> _PASSAGE GIVEN_:
%%

Trader Tip: Standard Deviation In our ever quest to search for new ideas to develop our trading strategies, here may be an idea that is of interest to you – standard deviation. A standard deviation “price derived” indicator can sense strong price moves from the current market mean prices, and comes as a standard indicator on the MT4 trade platform. The question is, when you see a big move (a high price standard deviation), how can we use this to build a potential Trade Plan around this market dynamic? Now, don’t let the math formula scare you. We can trust the mathematics within the MT4 indicator. What we need to be able to do is understand what we can do with the data calculated and apply it to our trading. In this Trader Tip we shall discuss how standard deviation might be useful in our Trade Plans to build a more successful systematic and repeatable approach in our trading.
By way of review, Standard Deviation in statistics (SD, also represented by the Greek letter sigma σ or the Latin letter s) is a measure that is used to quantify the amount of variation or dispersion of a set of data values. A low standard deviation indicates that the data points tend to be close to the mean (also called the expected value) of the set, while a high standard deviation indicates that the data points are spread out over a wider range of values.
Getting into the details of this concept, we first might want to set up the chart and apply a moving average (MA) and the standard deviation (StdDev) indicators to a chart instrument. We then estimate the base within the standard deviation indicator (market lulls) and then what a high standard deviation might be (the price spike out of the ordinary). From this, we will want to identify two points in the time series. The first, where the price spike occurred (marked in brown in the below examples), and the second when the price spike has subsided (marked in orange in the below examples). The strategy idea is that when a price spike occurs, this is signalling potential follow on price moves (trend) that we will want to exploit. By way of example let’s go through a couple of examples to identify potential Trigger areas (first a good example and then a bad example that should be Filtered as a potential trade).

%%

> _DATA LINES_:
%%

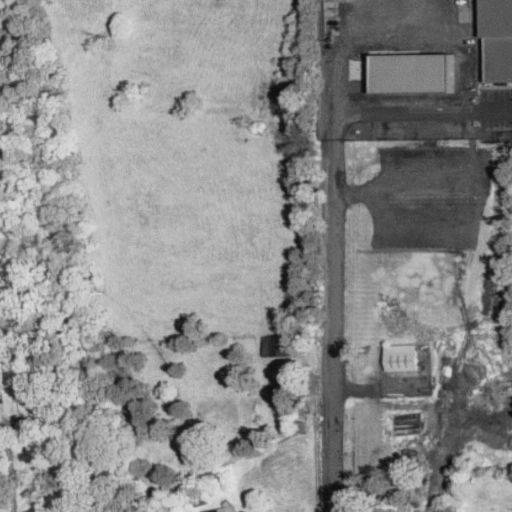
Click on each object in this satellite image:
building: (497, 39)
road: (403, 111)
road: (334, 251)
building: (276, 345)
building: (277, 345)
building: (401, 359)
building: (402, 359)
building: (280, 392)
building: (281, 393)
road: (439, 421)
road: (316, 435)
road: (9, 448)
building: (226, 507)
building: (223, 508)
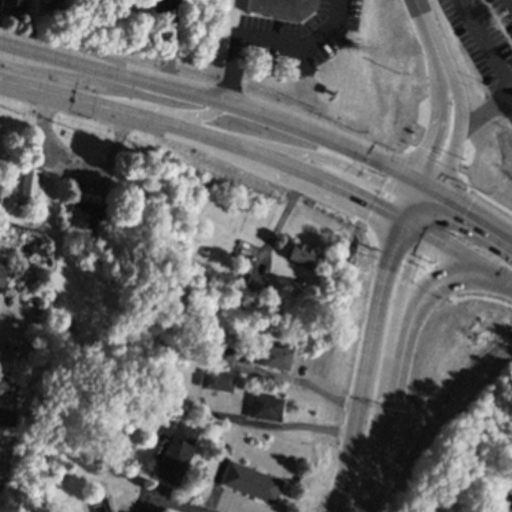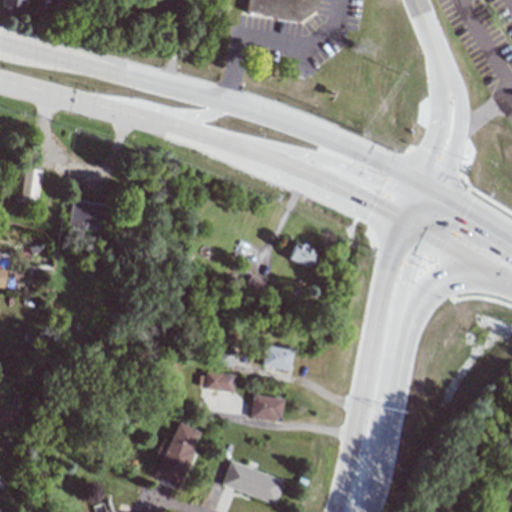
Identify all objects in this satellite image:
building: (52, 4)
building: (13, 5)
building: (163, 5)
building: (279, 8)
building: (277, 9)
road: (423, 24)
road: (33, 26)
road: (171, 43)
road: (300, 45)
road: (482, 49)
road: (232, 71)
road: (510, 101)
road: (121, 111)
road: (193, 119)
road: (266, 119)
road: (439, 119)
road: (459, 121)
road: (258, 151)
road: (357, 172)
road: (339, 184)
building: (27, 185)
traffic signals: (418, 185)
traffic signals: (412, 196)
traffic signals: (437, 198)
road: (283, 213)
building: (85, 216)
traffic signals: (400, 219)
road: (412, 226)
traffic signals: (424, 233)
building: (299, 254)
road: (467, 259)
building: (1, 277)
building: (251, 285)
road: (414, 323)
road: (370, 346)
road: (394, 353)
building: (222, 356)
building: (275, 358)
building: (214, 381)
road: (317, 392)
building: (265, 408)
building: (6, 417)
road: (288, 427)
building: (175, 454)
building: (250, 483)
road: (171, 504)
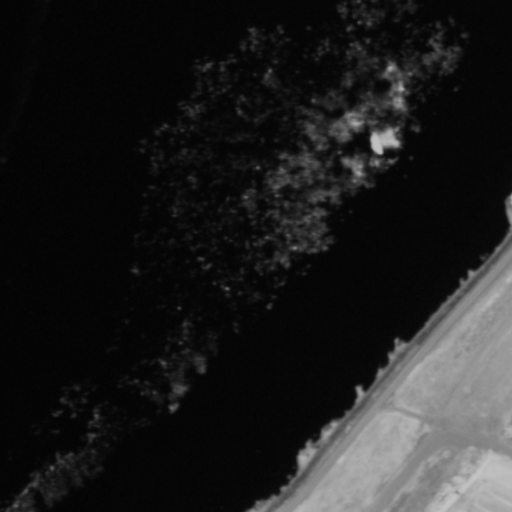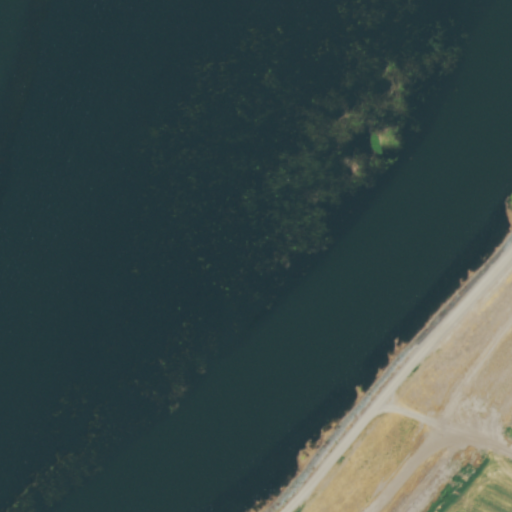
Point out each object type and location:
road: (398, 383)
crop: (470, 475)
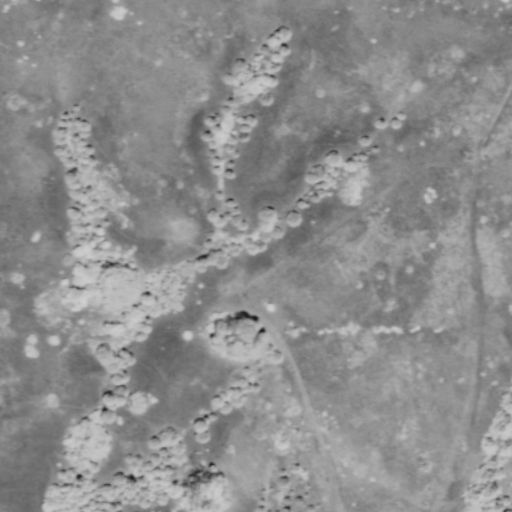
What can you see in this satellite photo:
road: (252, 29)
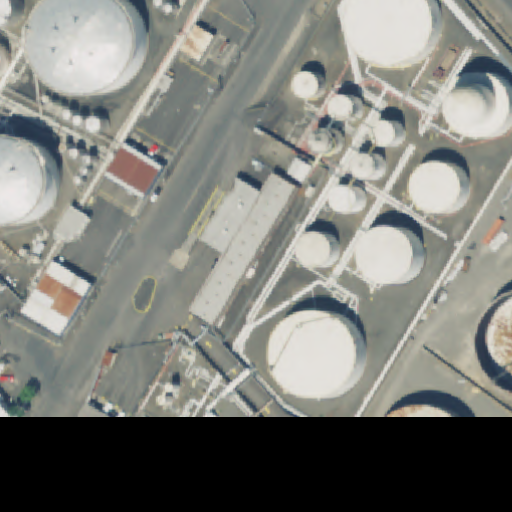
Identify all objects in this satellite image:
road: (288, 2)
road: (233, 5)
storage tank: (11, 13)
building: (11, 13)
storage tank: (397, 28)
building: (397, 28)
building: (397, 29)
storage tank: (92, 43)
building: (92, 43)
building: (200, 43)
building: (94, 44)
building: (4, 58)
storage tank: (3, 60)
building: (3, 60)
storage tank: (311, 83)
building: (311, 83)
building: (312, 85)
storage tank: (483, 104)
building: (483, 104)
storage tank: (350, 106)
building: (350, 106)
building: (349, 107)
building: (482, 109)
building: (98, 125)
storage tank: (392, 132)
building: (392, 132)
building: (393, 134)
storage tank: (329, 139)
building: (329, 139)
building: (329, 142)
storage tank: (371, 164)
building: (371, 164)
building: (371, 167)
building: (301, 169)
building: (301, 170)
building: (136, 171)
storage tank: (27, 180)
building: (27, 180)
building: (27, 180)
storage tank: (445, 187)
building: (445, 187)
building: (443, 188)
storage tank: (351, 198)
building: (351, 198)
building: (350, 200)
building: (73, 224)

%%

> _TASK BRIEF_:
Set down everything in the standard deviation tip from "Trader Tip: Standard" down to "in our trading.", word for word. The lines play no part in this.

> _EXPECTED ANSWER_:
Trader Tip: Standard Deviation In our ever quest to search for new ideas to develop our trading strategies, here may be an idea that is of interest to you – standard deviation. A standard deviation “price derived” indicator can sense strong price moves from the current market mean prices, and comes as a standard indicator on the MT4 trade platform. The question is, when you see a big move (a high price standard deviation), how can we use this to build a potential Trade Plan around this market dynamic? Now, don’t let the math formula scare you. We can trust the mathematics within the MT4 indicator. What we need to be able to do is understand what we can do with the data calculated and apply it to our trading. In this Trader Tip we shall discuss how standard deviation might be useful in our Trade Plans to build a more successful systematic and repeatable approach in our trading.